She told herself once more as she walked along that Godfrey could not possibly be such a cad as to throw over a poor girl who was crazy about him just before the wedding day, nor could he be meeting another girl on the sly at the same time.

And yet the sick trembling brought on by the sight of Laura remained until she reached Emerald Avenue. She had no room in her thoughts for the sorrows of others when she arrived with the key.

Miss Ethel came down directly she left, having finished measuring the floors; and after a while Laura came back to say that she had stupidly forgotten when she met Caroline on the way to ask her if the house were locked, so that she and Miss Panton could not get in, of course. She thought it strange that Caroline had not mentioned the key, as she had it in her hand; and after wondering about this a little they all went away, walking together to the end of the street.
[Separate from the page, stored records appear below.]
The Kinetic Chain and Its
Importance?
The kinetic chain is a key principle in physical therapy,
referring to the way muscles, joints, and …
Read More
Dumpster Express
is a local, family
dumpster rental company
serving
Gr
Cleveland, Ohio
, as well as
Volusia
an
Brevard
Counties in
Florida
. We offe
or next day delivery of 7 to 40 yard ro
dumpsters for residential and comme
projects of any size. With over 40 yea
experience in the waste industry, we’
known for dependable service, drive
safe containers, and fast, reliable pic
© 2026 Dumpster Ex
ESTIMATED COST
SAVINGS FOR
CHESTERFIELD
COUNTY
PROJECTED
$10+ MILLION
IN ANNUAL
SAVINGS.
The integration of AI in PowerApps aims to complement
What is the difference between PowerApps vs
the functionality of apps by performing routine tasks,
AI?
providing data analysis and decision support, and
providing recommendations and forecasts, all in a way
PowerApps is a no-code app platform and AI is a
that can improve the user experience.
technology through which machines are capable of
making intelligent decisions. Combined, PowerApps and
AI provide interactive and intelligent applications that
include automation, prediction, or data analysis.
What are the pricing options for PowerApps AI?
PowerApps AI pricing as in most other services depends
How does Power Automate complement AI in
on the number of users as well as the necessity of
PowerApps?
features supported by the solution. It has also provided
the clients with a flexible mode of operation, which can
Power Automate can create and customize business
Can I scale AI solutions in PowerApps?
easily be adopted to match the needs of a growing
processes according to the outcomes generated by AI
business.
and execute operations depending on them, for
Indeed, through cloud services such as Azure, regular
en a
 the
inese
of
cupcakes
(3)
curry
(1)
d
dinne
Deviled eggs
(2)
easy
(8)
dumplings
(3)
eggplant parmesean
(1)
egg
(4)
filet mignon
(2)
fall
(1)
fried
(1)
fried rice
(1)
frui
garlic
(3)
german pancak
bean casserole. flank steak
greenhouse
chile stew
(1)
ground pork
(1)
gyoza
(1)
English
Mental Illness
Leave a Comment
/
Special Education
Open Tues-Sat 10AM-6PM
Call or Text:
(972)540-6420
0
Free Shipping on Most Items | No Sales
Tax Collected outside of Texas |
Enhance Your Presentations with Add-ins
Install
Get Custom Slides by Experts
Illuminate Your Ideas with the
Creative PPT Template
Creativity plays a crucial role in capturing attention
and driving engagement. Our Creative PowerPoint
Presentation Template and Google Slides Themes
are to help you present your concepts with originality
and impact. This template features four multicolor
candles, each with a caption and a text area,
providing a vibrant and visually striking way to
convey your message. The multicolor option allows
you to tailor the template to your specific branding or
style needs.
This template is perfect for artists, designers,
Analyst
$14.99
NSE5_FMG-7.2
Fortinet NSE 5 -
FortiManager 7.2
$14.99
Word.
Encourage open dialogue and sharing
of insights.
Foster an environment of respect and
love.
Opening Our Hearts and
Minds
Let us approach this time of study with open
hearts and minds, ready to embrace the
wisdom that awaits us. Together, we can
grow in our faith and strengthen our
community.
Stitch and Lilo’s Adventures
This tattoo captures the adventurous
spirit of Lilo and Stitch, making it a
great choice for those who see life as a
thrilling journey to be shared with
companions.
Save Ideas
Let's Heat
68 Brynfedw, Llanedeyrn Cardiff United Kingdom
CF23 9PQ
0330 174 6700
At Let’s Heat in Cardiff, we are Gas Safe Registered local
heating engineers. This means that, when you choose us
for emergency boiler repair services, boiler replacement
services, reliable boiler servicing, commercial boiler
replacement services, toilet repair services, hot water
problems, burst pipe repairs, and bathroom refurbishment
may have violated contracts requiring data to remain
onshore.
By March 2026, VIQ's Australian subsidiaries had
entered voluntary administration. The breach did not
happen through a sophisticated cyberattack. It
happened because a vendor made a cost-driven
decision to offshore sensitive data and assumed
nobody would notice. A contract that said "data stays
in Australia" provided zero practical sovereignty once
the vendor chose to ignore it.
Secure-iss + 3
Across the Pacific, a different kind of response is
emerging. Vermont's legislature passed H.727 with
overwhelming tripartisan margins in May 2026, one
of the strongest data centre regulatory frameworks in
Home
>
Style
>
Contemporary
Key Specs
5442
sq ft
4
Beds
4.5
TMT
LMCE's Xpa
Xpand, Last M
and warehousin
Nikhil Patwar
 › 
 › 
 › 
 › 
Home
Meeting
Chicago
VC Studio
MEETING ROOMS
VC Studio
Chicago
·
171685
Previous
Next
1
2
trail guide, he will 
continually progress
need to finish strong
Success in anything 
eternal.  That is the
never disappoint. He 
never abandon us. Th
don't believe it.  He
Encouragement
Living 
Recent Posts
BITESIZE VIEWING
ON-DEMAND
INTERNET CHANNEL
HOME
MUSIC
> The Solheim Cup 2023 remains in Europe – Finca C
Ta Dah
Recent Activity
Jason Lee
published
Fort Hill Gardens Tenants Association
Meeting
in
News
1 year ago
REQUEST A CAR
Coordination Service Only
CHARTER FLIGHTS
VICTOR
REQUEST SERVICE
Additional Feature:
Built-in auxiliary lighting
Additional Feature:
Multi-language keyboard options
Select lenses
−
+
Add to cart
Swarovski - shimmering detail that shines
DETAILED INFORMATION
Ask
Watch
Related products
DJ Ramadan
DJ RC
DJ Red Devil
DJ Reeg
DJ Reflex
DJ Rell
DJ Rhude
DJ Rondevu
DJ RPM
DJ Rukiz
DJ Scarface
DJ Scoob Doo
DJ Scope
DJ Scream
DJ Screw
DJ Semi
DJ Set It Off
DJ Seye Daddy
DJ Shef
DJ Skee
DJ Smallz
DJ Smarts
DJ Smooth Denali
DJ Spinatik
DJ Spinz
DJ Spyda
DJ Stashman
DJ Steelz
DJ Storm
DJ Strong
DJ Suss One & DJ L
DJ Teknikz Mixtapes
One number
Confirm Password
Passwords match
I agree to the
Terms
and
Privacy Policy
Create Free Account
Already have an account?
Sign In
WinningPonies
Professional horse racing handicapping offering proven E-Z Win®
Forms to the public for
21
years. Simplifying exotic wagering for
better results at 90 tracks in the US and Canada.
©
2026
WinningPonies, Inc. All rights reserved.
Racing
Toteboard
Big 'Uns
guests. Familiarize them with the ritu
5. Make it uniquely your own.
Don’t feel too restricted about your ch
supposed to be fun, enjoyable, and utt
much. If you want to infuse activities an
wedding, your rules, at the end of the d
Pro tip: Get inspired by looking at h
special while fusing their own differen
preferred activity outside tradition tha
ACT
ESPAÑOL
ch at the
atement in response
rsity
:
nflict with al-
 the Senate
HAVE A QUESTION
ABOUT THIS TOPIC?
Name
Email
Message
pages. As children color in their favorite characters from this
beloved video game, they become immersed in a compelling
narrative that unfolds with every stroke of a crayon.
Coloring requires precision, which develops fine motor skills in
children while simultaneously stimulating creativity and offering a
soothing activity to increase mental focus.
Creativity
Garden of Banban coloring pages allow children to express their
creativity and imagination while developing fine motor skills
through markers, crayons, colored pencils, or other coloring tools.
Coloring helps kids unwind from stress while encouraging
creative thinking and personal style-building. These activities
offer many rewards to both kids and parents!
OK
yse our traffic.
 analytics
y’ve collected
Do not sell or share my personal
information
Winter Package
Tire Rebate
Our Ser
Here the ladies from the Cottage turned off towards the north, and when they had gone a little way in silence, Miss Ethel said: "Flamborough looks very clear to-day. We shall have rain." For she hoped by starting this subject to turn her sister's slow-moving thoughts away from the new house. She felt just then that she simply could not endure to discuss it.

But Mrs. Bradford did not want to talk about Flamborough.

"I do wish," she said, "Laura had got the measurements of my chair. I am afraid there may not be room for it on that side of the fire——" So all the way home, at intervals, she kept bemoaning the possible lack of space for her chair.

Miss Ethel felt very tired. But at last they reached the gate of the Cottage, and as they walked up the drive they saw that a man was at work taking up the privet hedge. He was doing it badly, mauling the fine roots in a way that made Mrs. Bradford for once almost energetic in her annoyance.

"Don't look! I can't bear to look at our poor hedge," she said, turning her head away.

Miss Ethel's glance rested indifferently on the man and the partially destroyed hedge. "What does it matter?" she said, and walked on to the front door.

"You mean, because we shall not be here?" said Mrs. Bradford uneasily, for even she felt there was something a little uncomfortable in her sister's voice and look.

But Miss Ethel's glance passed over the neat little lozenge-shaped leaves which lay torn from their place but still clinging to the branches, almost with indifference: then she went straight into the hall, making no reply, and Mrs. Bradford followed slowly, filled with the dull discomfort of the cat turned out of its basket. Her feeling was different from Miss Ethel's—less acute—but she was not in the least consoled by her vague knowledge that she was sharing this experience with thousands of middle-aged men and women all over Europe.